◆ Goal: Exactly as given, repeat all of the entries.

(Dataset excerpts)
'''

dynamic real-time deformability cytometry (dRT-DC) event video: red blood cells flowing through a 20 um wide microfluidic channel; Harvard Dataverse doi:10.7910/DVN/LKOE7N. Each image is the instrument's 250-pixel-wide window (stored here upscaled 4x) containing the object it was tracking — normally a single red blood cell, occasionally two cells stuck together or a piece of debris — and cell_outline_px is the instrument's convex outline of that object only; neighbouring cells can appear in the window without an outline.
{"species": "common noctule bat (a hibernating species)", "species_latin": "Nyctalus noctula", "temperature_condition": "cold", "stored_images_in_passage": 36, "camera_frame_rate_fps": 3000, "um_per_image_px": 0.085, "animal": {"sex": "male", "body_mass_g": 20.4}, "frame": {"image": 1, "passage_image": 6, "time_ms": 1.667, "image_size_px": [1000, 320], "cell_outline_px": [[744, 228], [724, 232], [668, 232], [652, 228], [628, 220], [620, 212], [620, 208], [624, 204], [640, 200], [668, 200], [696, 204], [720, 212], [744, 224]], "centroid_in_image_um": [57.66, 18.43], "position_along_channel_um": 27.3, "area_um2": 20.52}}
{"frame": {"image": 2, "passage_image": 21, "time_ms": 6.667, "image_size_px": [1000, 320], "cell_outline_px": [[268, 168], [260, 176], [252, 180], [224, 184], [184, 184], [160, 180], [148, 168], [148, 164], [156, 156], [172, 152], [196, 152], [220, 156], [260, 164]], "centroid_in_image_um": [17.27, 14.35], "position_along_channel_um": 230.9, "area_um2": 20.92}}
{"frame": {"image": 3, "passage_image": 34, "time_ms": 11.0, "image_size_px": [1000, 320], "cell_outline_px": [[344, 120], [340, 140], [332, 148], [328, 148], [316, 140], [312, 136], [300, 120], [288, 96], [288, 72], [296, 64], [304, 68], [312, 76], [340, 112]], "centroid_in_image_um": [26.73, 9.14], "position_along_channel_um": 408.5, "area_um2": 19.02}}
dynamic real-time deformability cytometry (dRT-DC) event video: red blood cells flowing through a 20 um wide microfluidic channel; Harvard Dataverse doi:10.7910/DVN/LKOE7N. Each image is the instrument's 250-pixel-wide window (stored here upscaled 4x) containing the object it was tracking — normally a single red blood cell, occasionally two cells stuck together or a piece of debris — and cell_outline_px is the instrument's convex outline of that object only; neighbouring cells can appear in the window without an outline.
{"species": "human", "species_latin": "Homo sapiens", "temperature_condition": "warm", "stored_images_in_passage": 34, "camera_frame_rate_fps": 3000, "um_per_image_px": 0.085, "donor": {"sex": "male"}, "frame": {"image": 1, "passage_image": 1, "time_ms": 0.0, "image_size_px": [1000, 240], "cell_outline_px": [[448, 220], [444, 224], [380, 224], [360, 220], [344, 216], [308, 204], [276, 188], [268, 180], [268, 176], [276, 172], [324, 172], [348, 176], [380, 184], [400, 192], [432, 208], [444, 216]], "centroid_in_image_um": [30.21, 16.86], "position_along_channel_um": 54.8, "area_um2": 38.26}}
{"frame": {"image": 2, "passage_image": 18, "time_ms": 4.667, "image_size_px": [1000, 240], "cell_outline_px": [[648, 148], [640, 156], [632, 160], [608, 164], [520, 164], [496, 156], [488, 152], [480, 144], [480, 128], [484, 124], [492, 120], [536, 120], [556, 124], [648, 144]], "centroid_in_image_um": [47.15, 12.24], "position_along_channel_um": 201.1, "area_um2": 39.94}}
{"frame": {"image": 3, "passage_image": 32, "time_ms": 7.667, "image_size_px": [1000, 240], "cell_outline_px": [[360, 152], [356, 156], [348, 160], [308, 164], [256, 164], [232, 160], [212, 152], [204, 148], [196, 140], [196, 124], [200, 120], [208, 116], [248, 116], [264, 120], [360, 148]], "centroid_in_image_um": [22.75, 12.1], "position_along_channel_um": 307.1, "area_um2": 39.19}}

'''

◆ Answer for the task:
dynamic real-time deformability cytometry (dRT-DC) event video: red blood cells flowing through a 20 um wide microfluidic channel; Harvard Dataverse doi:10.7910/DVN/LKOE7N. Each image is the instrument's 250-pixel-wide window (stored here upscaled 4x) containing the object it was tracking — normally a single red blood cell, occasionally two cells stuck together or a piece of debris — and cell_outline_px is the instrument's convex outline of that object only; neighbouring cells can appear in the window without an outline.
{"species": "common noctule bat (a hibernating species)", "species_latin": "Nyctalus noctula", "temperature_condition": "cold", "stored_images_in_passage": 36, "camera_frame_rate_fps": 3000, "um_per_image_px": 0.085, "animal": {"sex": "male", "body_mass_g": 20.4}, "frame": {"image": 1, "passage_image": 6, "time_ms": 1.667, "image_size_px": [1000, 320], "cell_outline_px": [[744, 228], [724, 232], [668, 232], [652, 228], [628, 220], [620, 212], [620, 208], [624, 204], [640, 200], [668, 200], [696, 204], [720, 212], [744, 224]], "centroid_in_image_um": [57.66, 18.43], "position_along_channel_um": 27.3, "area_um2": 20.52}}
{"frame": {"image": 2, "passage_image": 21, "time_ms": 6.667, "image_size_px": [1000, 320], "cell_outline_px": [[268, 168], [260, 176], [252, 180], [224, 184], [184, 184], [160, 180], [148, 168], [148, 164], [156, 156], [172, 152], [196, 152], [220, 156], [260, 164]], "centroid_in_image_um": [17.27, 14.35], "position_along_channel_um": 230.9, "area_um2": 20.92}}
{"frame": {"image": 3, "passage_image": 34, "time_ms": 11.0, "image_size_px": [1000, 320], "cell_outline_px": [[344, 120], [340, 140], [332, 148], [328, 148], [316, 140], [312, 136], [300, 120], [288, 96], [288, 72], [296, 64], [304, 68], [312, 76], [340, 112]], "centroid_in_image_um": [26.73, 9.14], "position_along_channel_um": 408.5, "area_um2": 19.02}}
dynamic real-time deformability cytometry (dRT-DC) event video: red blood cells flowing through a 20 um wide microfluidic channel; Harvard Dataverse doi:10.7910/DVN/LKOE7N. Each image is the instrument's 250-pixel-wide window (stored here upscaled 4x) containing the object it was tracking — normally a single red blood cell, occasionally two cells stuck together or a piece of debris — and cell_outline_px is the instrument's convex outline of that object only; neighbouring cells can appear in the window without an outline.
{"species": "human", "species_latin": "Homo sapiens", "temperature_condition": "warm", "stored_images_in_passage": 34, "camera_frame_rate_fps": 3000, "um_per_image_px": 0.085, "donor": {"sex": "male"}, "frame": {"image": 1, "passage_image": 1, "time_ms": 0.0, "image_size_px": [1000, 240], "cell_outline_px": [[448, 220], [444, 224], [380, 224], [360, 220], [344, 216], [308, 204], [276, 188], [268, 180], [268, 176], [276, 172], [324, 172], [348, 176], [380, 184], [400, 192], [432, 208], [444, 216]], "centroid_in_image_um": [30.21, 16.86], "position_along_channel_um": 54.8, "area_um2": 38.26}}
{"frame": {"image": 2, "passage_image": 18, "time_ms": 4.667, "image_size_px": [1000, 240], "cell_outline_px": [[648, 148], [640, 156], [632, 160], [608, 164], [520, 164], [496, 156], [488, 152], [480, 144], [480, 128], [484, 124], [492, 120], [536, 120], [556, 124], [648, 144]], "centroid_in_image_um": [47.15, 12.24], "position_along_channel_um": 201.1, "area_um2": 39.94}}
{"frame": {"image": 3, "passage_image": 32, "time_ms": 7.667, "image_size_px": [1000, 240], "cell_outline_px": [[360, 152], [356, 156], [348, 160], [308, 164], [256, 164], [232, 160], [212, 152], [204, 148], [196, 140], [196, 124], [200, 120], [208, 116], [248, 116], [264, 120], [360, 148]], "centroid_in_image_um": [22.75, 12.1], "position_along_channel_um": 307.1, "area_um2": 39.19}}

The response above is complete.